» **REQUEST**
Reproduce exactly the lines from the one containing "Continue Reading" through the end of the entries, including both. Drop the pictures.

INFORMATION SUPPLIED START

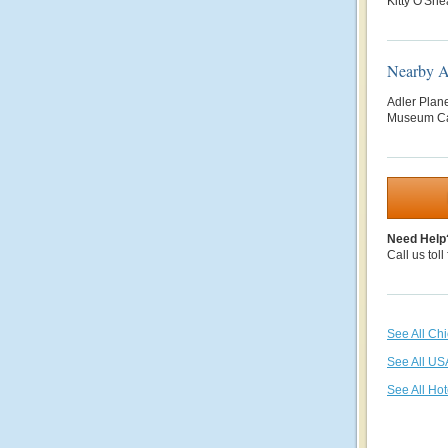
Kitty O'She
Nearby At
Adler Plan
Museum Ca
Need Help
Call us toll
See All Ch
See All US
See All Hot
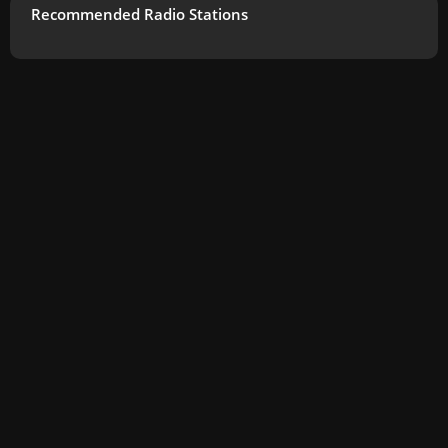
Recommended Radio Stations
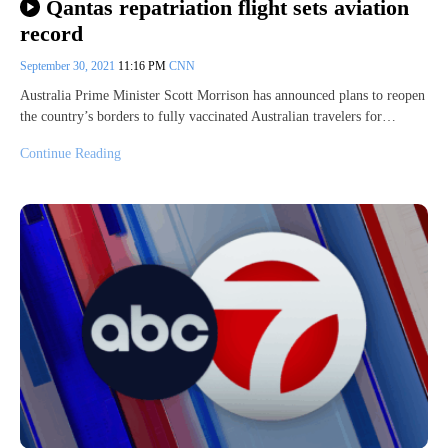
Qantas repatriation flight sets aviation
record
September 30, 2021
11:16 PM
CNN
Australia Prime Minister Scott Morrison has announced plans to reopen
the country’s borders to fully vaccinated Australian travelers for…
Continue Reading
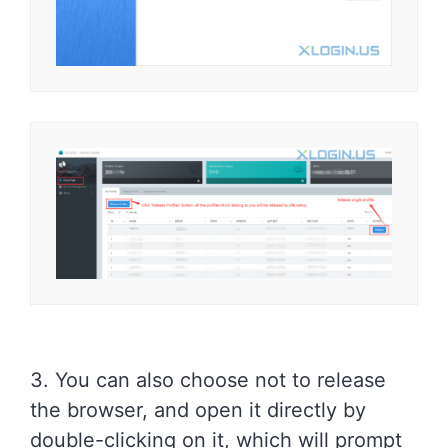
3. You can also choose not to release
the browser, and open it directly by
double-clicking on it, which will prompt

INFORMATION SUPPLIED END

» **RESULT OF THIS TASK**
Continue Reading
3. You can also choose not to release
the browser, and open it directly by
double-clicking on it, which will prompt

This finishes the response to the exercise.